*** INFORMATION GIVEN ***
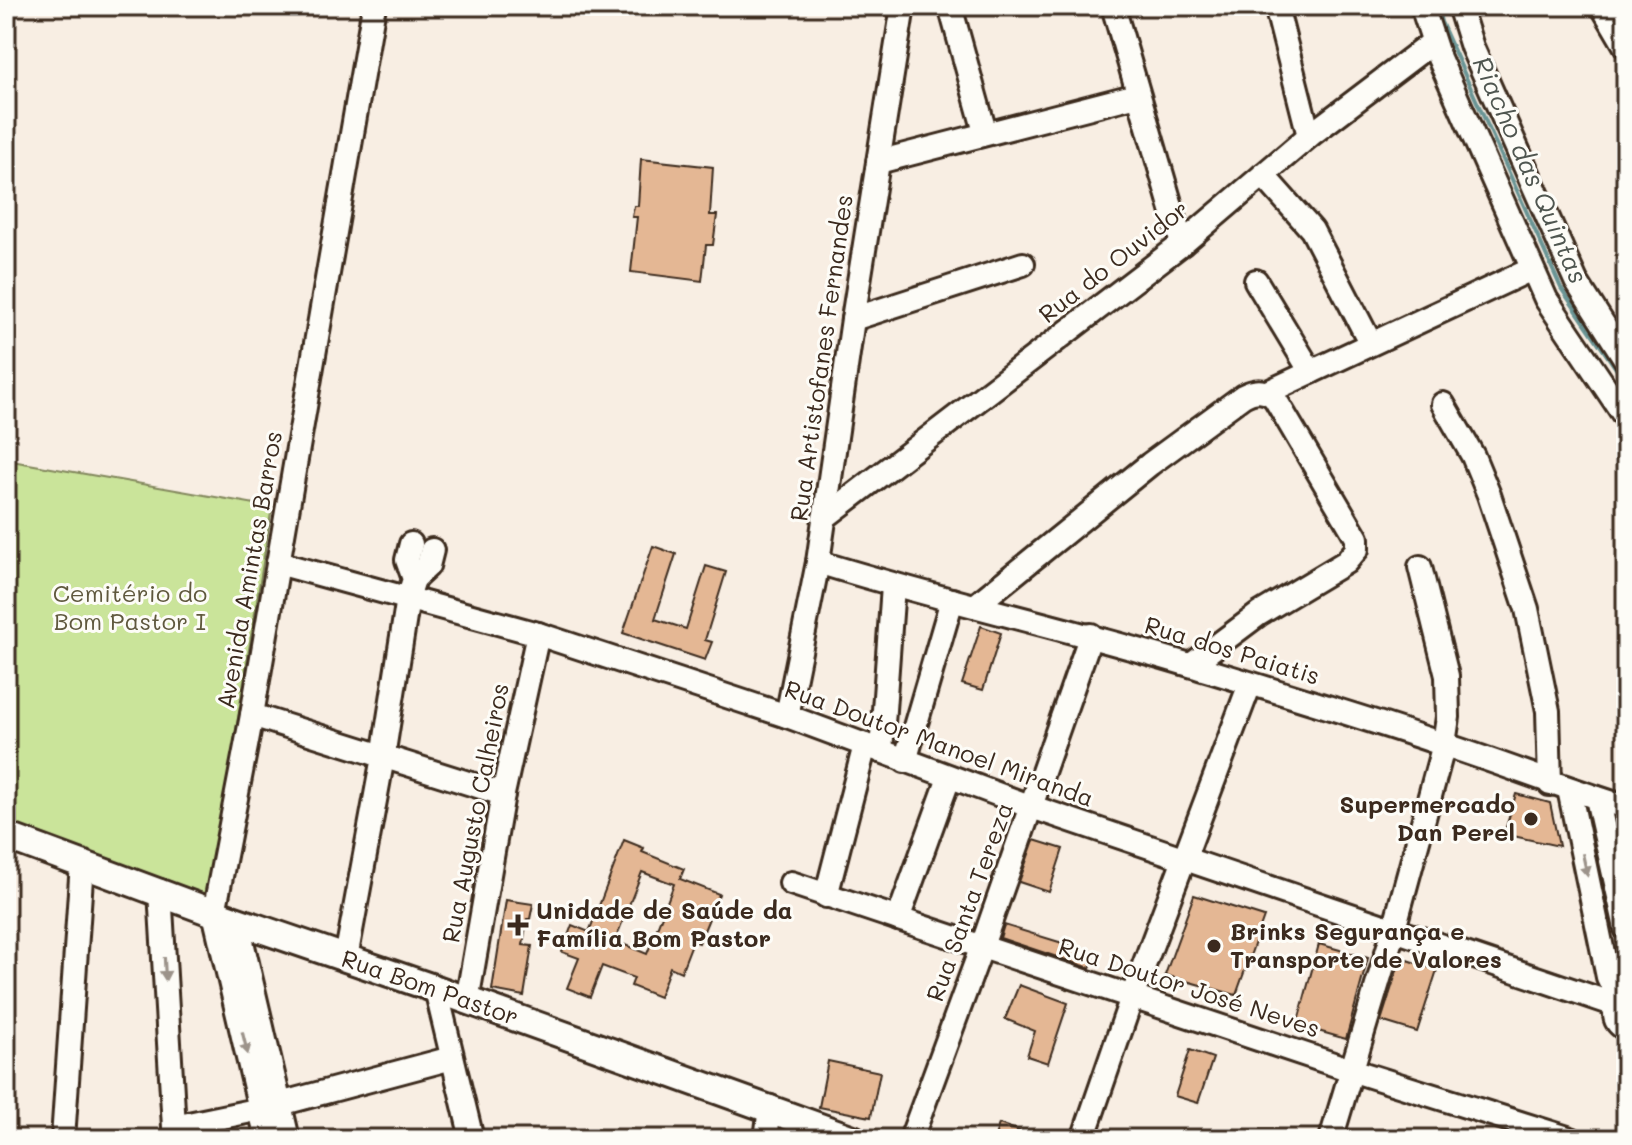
<svg xmlns="http://www.w3.org/2000/svg" width="1632" height="1145" viewBox="0 0 1632 1145" font-family="Mali,sans-serif">
	<style>
		.green { fill: #cae49a; stroke: #82875c; stroke-width: 2 }
		.lines { fill: none; stroke-linecap: round; stroke-linejoin: round }
		.stream { stroke: #6b9595; stroke-width: 4 }
		.building { fill: #e4b794; stroke: #3b2a1e; stroke-width: 2; fill-rule: evenodd }
		.minor-casing { stroke: #3b2a1e; stroke-width: 28 }
		.major-casing { stroke: #3b2a1e; stroke-width: 32 }
		.minor { stroke: #fdfcf7; stroke-width: 22 }
		.major { stroke: #fdfcf7; stroke-width: 26 }
		.oneway { fill: #9c938a }
		.poi-dot { fill: #3b2a1e; stroke: #fdfcf7; stroke-width: 3 }
		.labels { text-anchor: middle; stroke-width: 6; stroke-linejoin: round; paint-order: stroke }
		.street-label { font-size: 24px; fill: #3b2a1e; stroke: #fdfcf7 }
		.park-label { font-size: 24px; fill: #5f583d; stroke: #fdfcf7 }
		.poi-label { font-size: 24px; font-weight: bold; fill: #3b2a1e; stroke: #fdfcf7; text-anchor: start }
		.water-label { font-size: 26px; font-style: italic; fill: #4f5650; stroke: #fdfcf7 }
	</style>
	<rect width="100%" height="100%" fill="#f8eee3"/>
	<filter id="ink" filterUnits="userSpaceOnUse"><feTurbulence type="fractalNoise" baseFrequency=".0125" numOctaves="2"/><feDisplacementMap in="SourceGraphic" scale="16" xChannelSelector="R" yChannelSelector="G"/><feConvolveMatrix kernelMatrix="1 2 1 2 8 2 1 2 1" color-interpolation-filters="sRGB"/></filter>
	<g filter="url(#ink)">
		<path class="green" d="M6,460l266,47 -64,397 -202,-74z"/>
		<g class="lines">
			<path class="stream" d="M1437,6l4,16 120,266 65,95"/>
		</g>
		<g class="building">
			<path d="M641,159l72,8 -3,48h7l-4,30h-7l-4,36 -71,-9 6,-55h-5l2,-11h4z"/>
			<path d="M653,546l23,8 -21,65 31,10 20,-63 20,6 -21,68 7,2 -7,18 -82,-27z"/>
			<path d="M981,626l20,7 -18,57 -21,-6z"/>
			<path d="M1516,794l34,9 9,43 -55,-12z"/>
			<path d="M624,840l20,8 -2,4 42,17 -4,10 39,15 -20,49 -6,-2 -12,31 -11,-5 -11,30 -28,-11 3,-8 -32,-12 -12,31 -23,-9 12,-30 -17,-6 10,-27 17,7zM642,872l32,12 -27,70 -32,-13z"/>
			<path d="M1034,840l29,9 -14,43 -30,-10z"/>
			<path d="M1194,895l70,22 -28,78 -71,-20z"/>
			<path d="M506,900l27,4 -3,15h-3l-4,26 9,1 -8,50 -32,-6z"/>
			<path d="M1004,925l91,28 -5,15 -90,-30z"/>
			<path d="M1319,944l49,14 -22,81 -49,-14z"/>
			<path d="M1401,958l36,12 -20,62 -36,-11z"/>
			<path d="M1019,985l49,18 -20,60 -21,-7 8,-25 -30,-12z"/>
			<path d="M1190,1050l23,8 -15,45 -23,-7z"/>
			<path d="M828,1061l52,11 -9,45 -52,-10z"/>
			<path d="M999,1124l38,13 -1,2h-42z"/>
		</g>
		<g class="lines">
			<defs>
				<g id="minor">
					<path d="M950,6l35,126"/>
					<path d="M1113,6l69,238"/>
					<path d="M1276,6l33,130"/>
					<path d="M1422,6l17,52 107,241 80,119"/>
					<path d="M1459,6l13,41 104,234 50,79"/>
					<path d="M1602,6l24,41"/>
					<path d="M878,162l259,-67"/>
					<path d="M1263,175l49,55 58,112"/>
					<path d="M1256,281l55,91"/>
					<path d="M853,319l170,-55"/>
					<path d="M1268,392l264,-123"/>
					<path d="M1443,404l30,52 16,39 38,114 21,102 2,73"/>
					<path d="M824,518l358,-274 127,-108 124,-94"/>
					<path d="M818,562c124,39 251,66 375,104 83,25 167,50 249,78 62,20 122,44 184,63"/>
					<path d="M278,563l260,71 131,43 118,39 245,91 587,199"/>
					<path d="M414,579l14,-13 4,-16"/>
					<path d="M976,605l174,-141 93,-68c11,-6 21,-7 31,1l83,141v11l-11,13 -87,52 -68,51"/>
					<path d="M252,715l251,79"/>
					<path d="M787,716l31,-154 35,-243 50,-313"/>
					<path d="M881,751l12,-165"/>
					<path d="M905,761l47,-161"/>
					<path d="M1569,789l39,188 13,27"/>
					<path d="M1597,798l29,130"/>
					<path d="M791,883l560,187 220,69"/>
					<path d="M160,891l14,236 87,-18 191,-51"/>
					<path d="M826,896l39,-151"/>
					<path d="M898,919l51,-141"/>
					<path d="M237,920l51,219"/>
					<path d="M346,958l37,-201 25,-159 6,-19 -7,-19 4,-16"/>
					<path d="M436,989l36,150"/>
					<path d="M467,1001l36,-207 35,-160"/>
					<path d="M63,1139l19,-276"/>
					<path d="M267,1139l-53,-226 38,-198 122,-709"/>
					<path d="M766,1139l4,-32"/>
					<path d="M911,1139l71,-193 109,-311"/>
					<path d="M1083,1139l49,-142 118,-313"/>
					<path d="M1331,1139l63,-210 50,-185 4,-27 -1,-41 -27,-109"/>
				</g>
				<g id="major">
					<path d="M6,836l208,77 222,76 417,150"/>
					<path d="M1626,1001c-12,7 -12,19 0,26"/>
				</g>
			</defs>
			<use href="#minor" class="minor-casing"/>
			<use href="#major" class="major-casing"/>
			<use href="#minor" class="minor"/>
			<use href="#major" class="major"/>
		</g>
		<defs><path id="oneway-solid" d="M-6-.8H1V-3.2L6.5 0L1 3.2V.8H-6Z" transform="scale(2)"/></defs>
		<g class="oneway">
			<use href="#oneway-solid" transform="translate(1585 865) rotate(78)"/>
			<use href="#oneway-solid" transform="translate(165 969) rotate(87)"/>
			<use href="#oneway-solid" transform="translate(245 1043) rotate(76)"/>
		</g>
	</g>
	<g class="poi-dot">
		<circle cx="1531" cy="819" r="8"/>
		<path d="M514 913h8v8h8v8h-8v8h-8v-8h-8v-8h8z"/>
		<circle cx="1214" cy="946" r="8"/>
	</g>
	<g class="labels">
		<g class="street-label">
			<text transform="translate(1114 262) rotate(-38)" y="8">Rua do Ouvidor</text>
			<text transform="translate(822 358) rotate(-82)" y="8">Rua Artistofanes Fernandes</text>
			<text transform="translate(250 570) rotate(-80)" y="8">Avenida Amintas Barros</text>
			<text transform="translate(1232 651) rotate(17)" y="8">Rua dos Paiatis</text>
			<text transform="translate(939 744) rotate(20)" y="8">Rua Doutor Manoel Miranda</text>
			<text transform="translate(476 813) rotate(-79)" y="8">Rua Augusto Calheiros</text>
			<text transform="translate(970 902) rotate(-70)" y="8">Rua Santa Tereza</text>
			<text transform="translate(430 988) rotate(19)" y="8">Rua Bom Pastor</text>
			<text transform="translate(1189 988) rotate(18)" y="8">Rua Doutor José Neves</text>
		</g>
		<g class="park-label">
			<text x="130" y="602">Cemitério do<tspan x="130" dy="28">Bom Pastor I</tspan></text>
		</g>
		<g class="poi-label">
			<text x="1515" y="813" text-anchor="end">Supermercado<tspan x="1515" dy="28">Dan Perel</tspan></text>
			<text x="536" y="919">Unidade de Saúde da<tspan x="536" dy="28">Família Bom Pastor</tspan></text>
			<text x="1230" y="940">Brinks Segurança e<tspan x="1230" dy="28">Transporte de Valores</tspan></text>
		</g>
		<g class="water-label">
			<text transform="translate(1530 170) rotate(66)" y="9">Riacho das Quintas</text>
		</g>
	</g>
	<rect width="1632" height="1145" fill="none" stroke="#fdfcf7" stroke-width="32"/>
	<rect x="16" y="16" width="1600" height="1113" fill="none" stroke="#3b2a1e" stroke-width="3" filter="url(#ink)"/>
</svg>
*** End of INFORMATION GIVEN ***
- WORK REQUIRED: Every line containing the word "round" must be copied from the material above.

- EXPECTED OUTPUT:
		.lines { fill: none; stroke-linecap: round; stroke-linejoin: round }
		.labels { text-anchor: middle; stroke-width: 6; stroke-linejoin: round; paint-order: stroke }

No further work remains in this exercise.